Des loyers étant demeurés impayés, Madame [R] [W] a fait signifier le 22 juillet 2022 un commandement de payer visant la clause résolutoire, puis a fait assigner Madame [K] [L] et Monsieur [T] [G] devant le juge des contentieux de la protection du tribunal judiciaire de Fort-de-France pour obtenir leur condamnation solidaire au paiement des sommes dues, les locataires ayant quitté les lieux.

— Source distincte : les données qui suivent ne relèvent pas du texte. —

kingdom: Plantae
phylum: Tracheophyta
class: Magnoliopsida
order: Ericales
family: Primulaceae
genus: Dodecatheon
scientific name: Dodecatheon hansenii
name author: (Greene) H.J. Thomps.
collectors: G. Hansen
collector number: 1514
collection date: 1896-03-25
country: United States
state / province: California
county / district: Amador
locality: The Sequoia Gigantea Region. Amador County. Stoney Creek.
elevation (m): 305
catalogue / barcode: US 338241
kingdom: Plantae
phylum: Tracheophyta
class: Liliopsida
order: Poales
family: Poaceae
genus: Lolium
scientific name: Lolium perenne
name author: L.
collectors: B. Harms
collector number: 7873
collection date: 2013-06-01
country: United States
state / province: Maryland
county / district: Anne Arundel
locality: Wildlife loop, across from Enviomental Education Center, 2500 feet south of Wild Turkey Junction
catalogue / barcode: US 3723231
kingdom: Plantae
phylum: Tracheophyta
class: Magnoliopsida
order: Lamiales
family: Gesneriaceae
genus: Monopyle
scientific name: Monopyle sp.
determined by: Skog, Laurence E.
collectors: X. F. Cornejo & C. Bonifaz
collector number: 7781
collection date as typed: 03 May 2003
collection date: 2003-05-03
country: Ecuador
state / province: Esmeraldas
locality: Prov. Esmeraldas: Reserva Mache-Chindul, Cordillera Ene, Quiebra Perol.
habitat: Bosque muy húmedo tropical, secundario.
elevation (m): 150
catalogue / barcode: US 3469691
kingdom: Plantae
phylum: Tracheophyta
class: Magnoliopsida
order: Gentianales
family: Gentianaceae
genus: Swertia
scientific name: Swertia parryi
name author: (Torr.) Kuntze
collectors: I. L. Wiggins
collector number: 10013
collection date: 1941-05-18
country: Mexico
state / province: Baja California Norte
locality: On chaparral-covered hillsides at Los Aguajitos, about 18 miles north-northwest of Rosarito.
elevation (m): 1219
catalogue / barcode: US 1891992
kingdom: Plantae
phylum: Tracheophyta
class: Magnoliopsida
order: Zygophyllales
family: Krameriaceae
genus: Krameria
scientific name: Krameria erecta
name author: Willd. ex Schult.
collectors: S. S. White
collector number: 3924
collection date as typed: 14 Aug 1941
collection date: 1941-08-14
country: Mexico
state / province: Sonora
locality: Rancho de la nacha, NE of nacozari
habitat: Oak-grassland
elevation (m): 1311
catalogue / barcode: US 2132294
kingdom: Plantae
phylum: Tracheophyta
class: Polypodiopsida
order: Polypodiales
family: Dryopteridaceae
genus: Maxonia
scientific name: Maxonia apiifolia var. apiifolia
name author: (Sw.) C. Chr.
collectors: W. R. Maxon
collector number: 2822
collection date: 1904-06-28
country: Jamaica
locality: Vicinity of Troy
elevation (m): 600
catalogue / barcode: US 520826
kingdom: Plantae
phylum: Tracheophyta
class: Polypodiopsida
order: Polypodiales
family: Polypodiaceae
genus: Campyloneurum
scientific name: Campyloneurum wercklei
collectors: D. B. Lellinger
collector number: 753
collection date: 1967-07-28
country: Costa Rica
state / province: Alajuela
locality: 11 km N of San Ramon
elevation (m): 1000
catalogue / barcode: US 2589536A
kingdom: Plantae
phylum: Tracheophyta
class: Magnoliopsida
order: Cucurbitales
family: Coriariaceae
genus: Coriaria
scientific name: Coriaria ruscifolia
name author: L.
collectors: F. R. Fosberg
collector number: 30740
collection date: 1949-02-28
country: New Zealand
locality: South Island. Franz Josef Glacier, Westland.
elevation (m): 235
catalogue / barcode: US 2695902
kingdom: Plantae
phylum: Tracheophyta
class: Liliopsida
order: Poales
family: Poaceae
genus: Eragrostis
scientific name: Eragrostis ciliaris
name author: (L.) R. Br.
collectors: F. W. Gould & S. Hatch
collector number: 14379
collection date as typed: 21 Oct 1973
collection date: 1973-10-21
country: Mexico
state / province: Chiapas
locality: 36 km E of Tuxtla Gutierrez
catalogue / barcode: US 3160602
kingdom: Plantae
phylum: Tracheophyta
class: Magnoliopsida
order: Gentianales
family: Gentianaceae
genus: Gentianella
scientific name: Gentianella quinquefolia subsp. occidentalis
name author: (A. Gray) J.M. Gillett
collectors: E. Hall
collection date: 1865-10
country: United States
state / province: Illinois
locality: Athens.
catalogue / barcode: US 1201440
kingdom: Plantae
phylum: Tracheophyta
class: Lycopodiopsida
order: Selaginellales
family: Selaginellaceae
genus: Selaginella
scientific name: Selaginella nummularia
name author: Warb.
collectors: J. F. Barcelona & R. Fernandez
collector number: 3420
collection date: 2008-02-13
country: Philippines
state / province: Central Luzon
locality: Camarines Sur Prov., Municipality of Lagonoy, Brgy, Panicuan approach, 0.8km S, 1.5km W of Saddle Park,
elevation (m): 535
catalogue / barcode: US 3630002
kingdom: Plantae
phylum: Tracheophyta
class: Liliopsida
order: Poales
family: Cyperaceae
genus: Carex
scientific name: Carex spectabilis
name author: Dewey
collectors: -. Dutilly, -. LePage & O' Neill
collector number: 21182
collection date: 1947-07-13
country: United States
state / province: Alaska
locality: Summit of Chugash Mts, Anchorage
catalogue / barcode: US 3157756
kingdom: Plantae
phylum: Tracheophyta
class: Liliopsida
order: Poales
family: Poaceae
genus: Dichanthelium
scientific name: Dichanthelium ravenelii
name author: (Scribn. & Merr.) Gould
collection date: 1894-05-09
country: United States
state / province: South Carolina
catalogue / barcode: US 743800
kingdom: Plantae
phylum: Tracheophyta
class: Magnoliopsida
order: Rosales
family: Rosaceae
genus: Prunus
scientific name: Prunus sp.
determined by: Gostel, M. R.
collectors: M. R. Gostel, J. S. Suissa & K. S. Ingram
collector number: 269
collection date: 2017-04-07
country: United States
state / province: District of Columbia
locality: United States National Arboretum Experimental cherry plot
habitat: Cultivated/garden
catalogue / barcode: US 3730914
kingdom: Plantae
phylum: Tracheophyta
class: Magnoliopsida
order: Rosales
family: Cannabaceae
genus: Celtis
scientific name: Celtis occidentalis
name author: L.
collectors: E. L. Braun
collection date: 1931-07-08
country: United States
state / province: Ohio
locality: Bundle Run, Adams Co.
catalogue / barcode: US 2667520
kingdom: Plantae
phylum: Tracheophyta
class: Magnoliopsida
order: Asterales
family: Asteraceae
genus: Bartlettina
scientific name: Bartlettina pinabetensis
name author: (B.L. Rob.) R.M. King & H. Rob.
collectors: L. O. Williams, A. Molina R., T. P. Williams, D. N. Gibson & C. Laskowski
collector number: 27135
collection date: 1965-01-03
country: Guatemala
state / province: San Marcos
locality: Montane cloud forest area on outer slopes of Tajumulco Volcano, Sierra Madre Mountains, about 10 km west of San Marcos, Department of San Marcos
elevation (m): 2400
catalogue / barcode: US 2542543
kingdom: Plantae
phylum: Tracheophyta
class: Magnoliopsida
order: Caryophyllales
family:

Par jugement réputé contradictoire rendu le 4 septembre 2023, le juge des contentieux de la protection du tribunal de Fort-de-France a:
'- Condamné solidairement Mme [S] et M. [T] [G] à verser à Mme [R] [W] la somme de 25.800 euros avec les intérêts au taux légal à compter du 22 juillet 2022 ;
— Débouté Mme [R] [W] de sa demande de dommages et intérêts ;
— Débouté Mme [R] [W] du surplus de ses demandes ;
— Ordonné l’exécution provisoire ;
— Condamné solidairement Mme [S] et M. [T] [G] à verser la somme de 800 euros à Mme [R] [W] au titre de l’article 700 du code de procédure civile ;
— Condamné solidairement Mme [S] et M. [T] [G] aux dépens, qui comprendront notamment le coût du commandement de payer et de l’assignation.'
Suivant déclaration en date du 9 novembre 2023, Madame [K] [L] et Monsieur [T] [G] ont fait appel de chacun des chefs du jugement susvisé sauf en ce qu’il a débouté Madame [R] [W] de sa demande de dommages et intérêts et du surplus de ses demandes.
Dans des conclusions d’appelants n° 1 devant la cour d’appel de Fort-de-France en date du 05 avril 2024, Madame [K] [L] et Monsieur [T] [G] demandent à la cour d’appel de:
'DECLARER Madame [K] [L] et Monsieur [T] [G] recevables et bien
fondés en leur appel ;
INFIRMER le jugement rendu par Madame la Juge des Contentieux de la Protection près
le Tribunal Judiciaire de Fort de France le 4 septembre 2023 (RG n° : 23/00139) ;
Et, statuant à nouveau,
DEBOUTER Madame [H] [W], Monsieur [X] et
Monsieur [B] [W] de l’ensemble de leurs demandes, fins et prétentions;
FIXER le montant de la dette locative de Madame [K] [L] à la somme de 5.000 euros;
CONDAMNER solidairement Madame [H] [W], Monsieur [X] et Monsieur [B] [W] au paiement de la somme forfaitaire de 5.000 euros au titre de l’abus de droit;
En tout état de cause,
DECLARER la mise hors de cause de Monsieur [T] [G] du présent litige;
CONDAMNER solidairement Madame [H] [W], Monsieur [X] et Monsieur [B] [W] à payer la somme de 4.000 euros au titre de l’article 700 du Code de procédure civile à Madame [K] [L] et Monsieur [T] [G];
CONDAMNER solidairement Madame [H] [W], Monsieur [X] et Monsieur [B] [W] en tous les dépens.'
Madame [K] [L] et Monsieur [T] [G] exposent que le montant de la dette locative est inexact, dès lors que Madame [K] [L] n’a occupé le logement que du mois de janvier au mois de novembre 2018 et a toujours réglé les loyers dus au bailleur. Ils précisent que, au 1er décembre 2018, Madame [K] [L] a déménagé en face du [Adresse 16], dans un appartement situé n° 8, dont le propriétaire est Monsieur [T] [G], ce qui est démontré par le titre de propriété de ce dernier et le contrat de bail signé entre eux. Madame [K] [L] et Monsieur [T] [G] indiquent également que la sommation de déguerpir du 3 juin 2022 mentionne clairement le lieu de domiciliation de Madame [K] [L] au [Adresse 9] à [Localité 15], de sorte que l’abus de droit de Madame [R] [W], n’hésitant pas se contredire en s’engageant à vendre son bien à sa locataire puis en lui réclamant des loyers indus, est caractérisé. Ils ajoutent que n’ayant pas signé de bail postérieur au contrat de bail qui a couru du 1er janvier 2003 au 1er janvier 2006, Monsieur [T] [G] devra être mis hors de cause.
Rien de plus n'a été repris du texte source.